= Job item =
Under this line is a listing; return exactly the lines starting at the one with "Hasznos linkek" and running down to the one with "port des PCs", and leave out its pictures.

════════════════

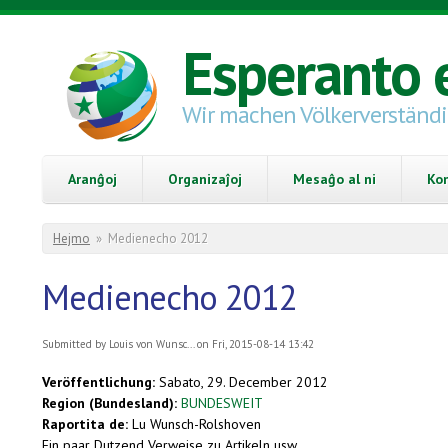
Skip to main content
Esperanto 
Wir machen Völkerverständ
Aranĝoj
Organizaĵoj
Mesaĝo al ni
Ko
You are here
Hejmo
»
Medienecho 2012
Medienecho 2012
Submitted by
Louis von Wunsc...
on Fri, 2015-08-14 13:42
Veröffentlichung:
Sabato, 29. December 2012
Region (Bundesland):
BUNDESWEIT
Raportita de:
Lu Wunsch-Rolshoven
Ein paar Dutzend Verweise zu Artikeln usw.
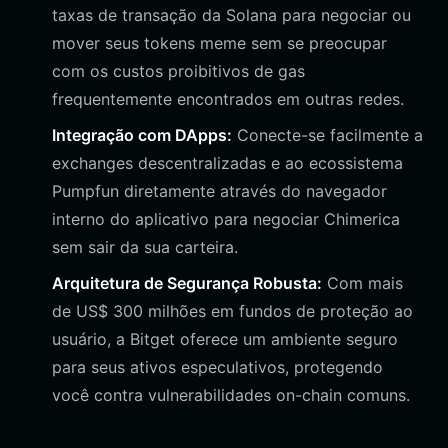
taxas de transação da Solana para negociar ou
mover seus tokens meme sem se preocupar
com os custos proibitivos de gas
frequentemente encontrados em outras redes.
Integração com DApps:
Conecte-se facilmente a
exchanges descentralizadas e ao ecossistema
Pumpfun diretamente através do navegador
interno do aplicativo para negociar Chimerica
sem sair da sua carteira.
Arquitetura de Segurança Robusta:
Com mais
de US$ 300 milhões em fundos de proteção ao
usuário, a Bitget oferece um ambiente seguro
para seus ativos especulativos, protegendo
você contra vulnerabilidades on-chain comuns.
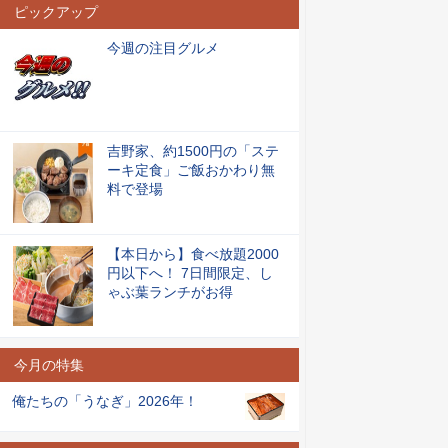
ピックアップ
今週の注目グルメ
吉野家、約1500円の「ステ
ーキ定食」ご飯おかわり無
料で登場
【本日から】食べ放題2000
円以下へ！ 7日間限定、し
ゃぶ葉ランチがお得
今月の特集
俺たちの「うなぎ」2026年！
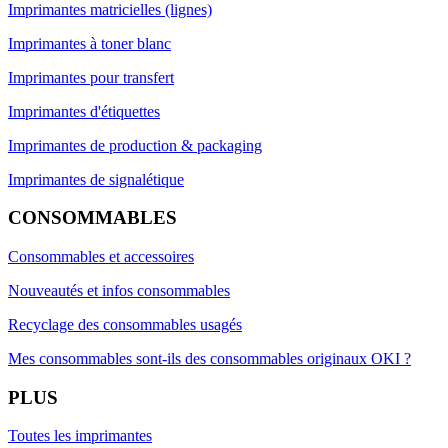
Imprimantes matricielles (lignes)
Imprimantes à toner blanc
Imprimantes pour transfert
Imprimantes d'étiquettes
Imprimantes de production & packaging
Imprimantes de signalétique
CONSOMMABLES
Consommables et accessoires
Nouveautés et infos consommables
Recyclage des consommables usagés
Mes consommables sont-ils des consommables originaux OKI ?
PLUS
Toutes les imprimantes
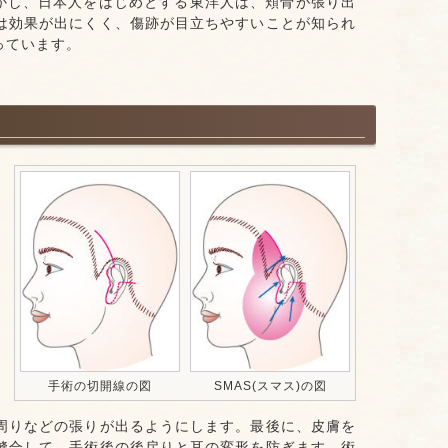
しかし、日本人をはじめとする東洋人は、頬骨が張り出
は効果が出にくく、傷跡が目立ちやすいことが知られ
っています。
手術の切開線の図
SMAS(スマス)の図
周りなどの張りが出るようにします。最後に、皮膚を
縫合して、手術後の後戻りと耳の変形を防ぎます。術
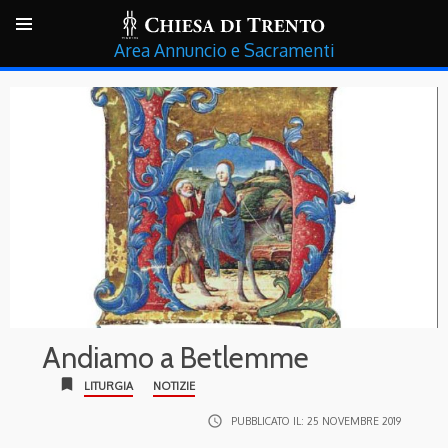
Annuncio e Sacramenti
Andiamo a Betlemme
bookmark
LITURGIA
NOTIZIE
access_time
PUBBLICATO IL:
25 NOVEMBRE 2019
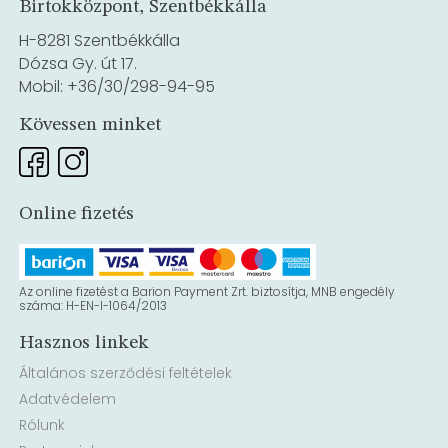
Birtokközpont, Szentbékkálla
H-8281 Szentbékkálla
Dózsa Gy. út 17.
Mobil: +36/30/298-94-95
Kövessen minket
Online fizetés
Az online fizetést a Barion Payment Zrt. biztosítja, MNB engedély
száma: H-EN-I-1064/2013
Hasznos linkek
Általános szerződési feltételek
Adatvédelem
Rólunk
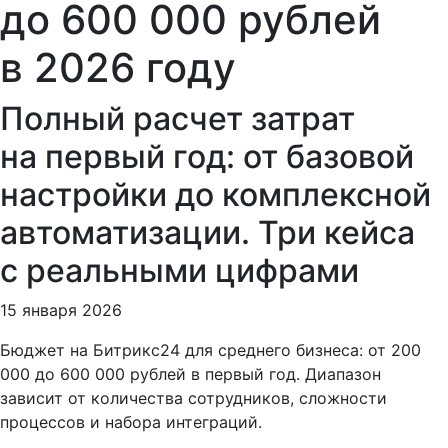
до 600 000 рублей
в 2026 году
Полный расчет затрат
на первый год: от базовой
настройки до комплексной
автоматизации. Три кейса
с реальными цифрами
15 января 2026
Бюджет на Битрикс24 для среднего бизнеса: от 200
000 до 600 000 рублей в первый год. Диапазон
зависит от количества сотрудников, сложности
процессов и набора интеграций.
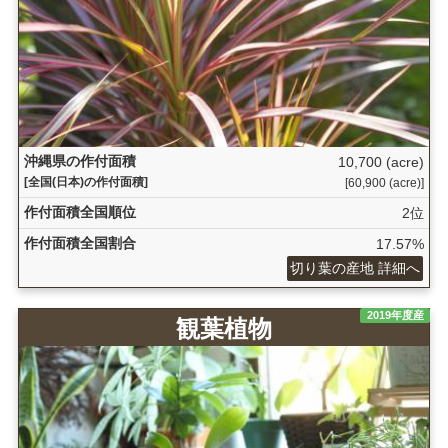
沖縄県の作付面積
10,700 (acre)
[全国(日本)の作付面積]
[60,900 (acre)]
作付面積全国順位
2位
作付面積全国割合
17.57%
切り葉の産地 詳細へ
2019年度産
観葉植物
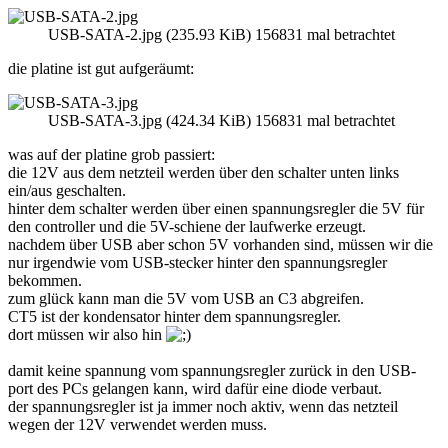
USB-SATA-2.jpg (235.93 KiB) 156831 mal betrachtet
die platine ist gut aufgeräumt:
USB-SATA-3.jpg (424.34 KiB) 156831 mal betrachtet
was auf der platine grob passiert:
die 12V aus dem netzteil werden über den schalter unten links
ein/aus geschalten.
hinter dem schalter werden über einen spannungsregler die 5V für
den controller und die 5V-schiene der laufwerke erzeugt.
nachdem über USB aber schon 5V vorhanden sind, müssen wir die
nur irgendwie vom USB-stecker hinter den spannungsregler
bekommen.
zum glück kann man die 5V vom USB an C3 abgreifen.
CT5 ist der kondensator hinter dem spannungsregler.
dort müssen wir also hin
damit keine spannung vom spannungsregler zurück in den USB-
port des PCs gelangen kann, wird dafür eine diode verbaut.
der spannungsregler ist ja immer noch aktiv, wenn das netzteil
wegen der 12V verwendet werden muss.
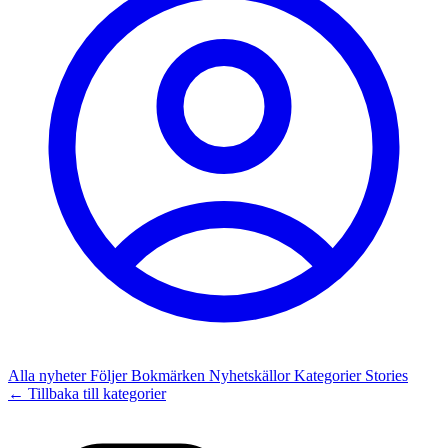
Alla nyheter
Följer
Bokmärken
Nyhetskällor
Kategorier
Stories
← Tillbaka till kategorier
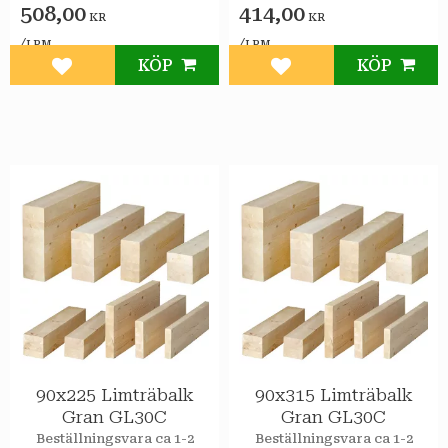
508,00
414,00
KR
KR
/
/
LPM
LPM
KÖP
KÖP
Lägg till i favoriter
Lägg till i favoriter
90x225 Limträbalk
90x315 Limträbalk
Gran GL30C
Gran GL30C
Beställningsvara ca 1-2
Beställningsvara ca 1-2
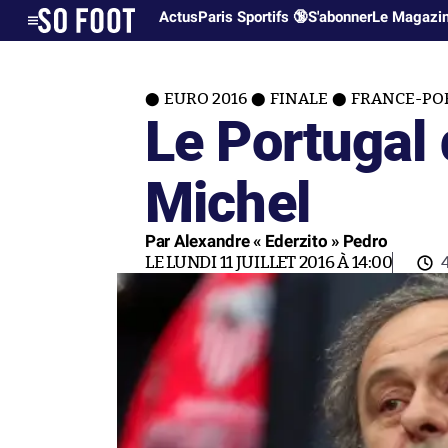
Actus
Paris Sportifs 🔞
S'abonner
Le Magazi
EURO 2016
FINALE
FRANCE-POR
Le Portugal 
Michel
Par Alexandre « Ederzito » Pedro
LE LUNDI 11 JUILLET 2016 À 14:00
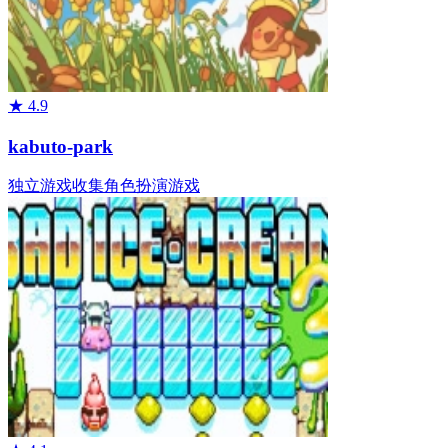
★
4.9
kabuto-park
独立游戏
收集
角色扮演游戏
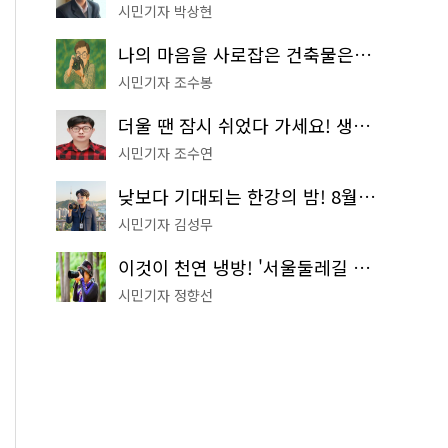
시민기자 박상현
나의 마음을 사로잡은 건축물은? '서울시 건축상' 수상작 공개!
시민기자 조수봉
더울 땐 잠시 쉬었다 가세요! 생수 냉장고부터 해피소·무더위쉼터까지
시민기자 조수연
낮보다 기대되는 한강의 밤! 8월 한정 무료 '한강 밤핑' 예약은?
시민기자 김성무
이것이 천연 냉방! '서울둘레길 9코스'로 숲속 피서 떠나볼까
시민기자 정향선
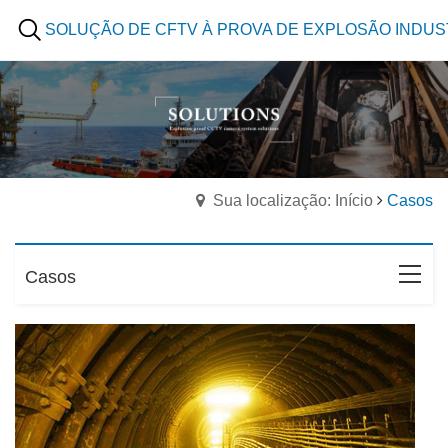
SOLUÇÃO DE CFTV À PROVA DE EXPLOSÃO INDUS
Sua localização: Início
Casos
Casos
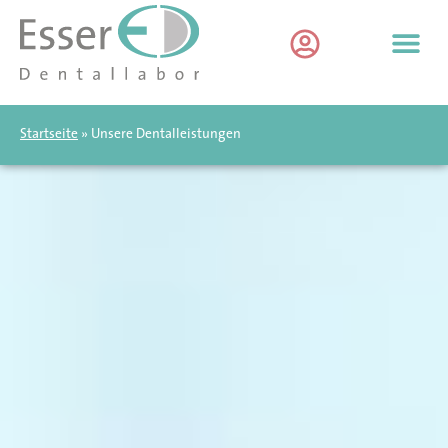
Startseite
»
Unsere Dentalleistungen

════════════════

= Solution to the problem =
Hasznos linkek
Általános szerződési feltételek
Adatvédelem
Rólunk
до 600 000 рублей
в 2026 году
Полный расчет затрат
на первый год: от базовой
настройки до комплексной
автоматизации. Три кейса
с реальными цифрами
15 января 2026
Бюджет на Битрикс24 для среднего бизнеса: от 200
000 до 600 000 рублей в первый год. Диапазон
зависит от количества сотрудников, сложности
процессов и набора интеграций.
沖縄県の作付面積
10,700 (acre)
[全国(日本)の作付面積]
[60,900 (acre)]
作付面積全国順位
2位
作付面積全国割合
17.57%
切り葉の産地 詳細へ
2019年度産
観葉植物
USB-SATA-2.jpg (235.93 KiB) 156831 mal betrachtet
die platine ist gut aufgeräumt:
USB-SATA-3.jpg (424.34 KiB) 156831 mal betrachtet
was auf der platine grob passiert:
die 12V aus dem netzteil werden über den schalter unten links
ein/aus geschalten.
hinter dem schalter werden über einen spannungsregler die 5V für
den controller und die 5V-schiene der laufwerke erzeugt.
nachdem über USB aber schon 5V vorhanden sind, müssen wir die
nur irgendwie vom USB-stecker hinter den spannungsregler
bekommen.
zum glück kann man die 5V vom USB an C3 abgreifen.
CT5 ist der kondensator hinter dem spannungsregler.
dort müssen wir also hin
damit keine spannung vom spannungsregler zurück in den USB-
port des PCs gelangen kann, wird dafür eine diode verbaut.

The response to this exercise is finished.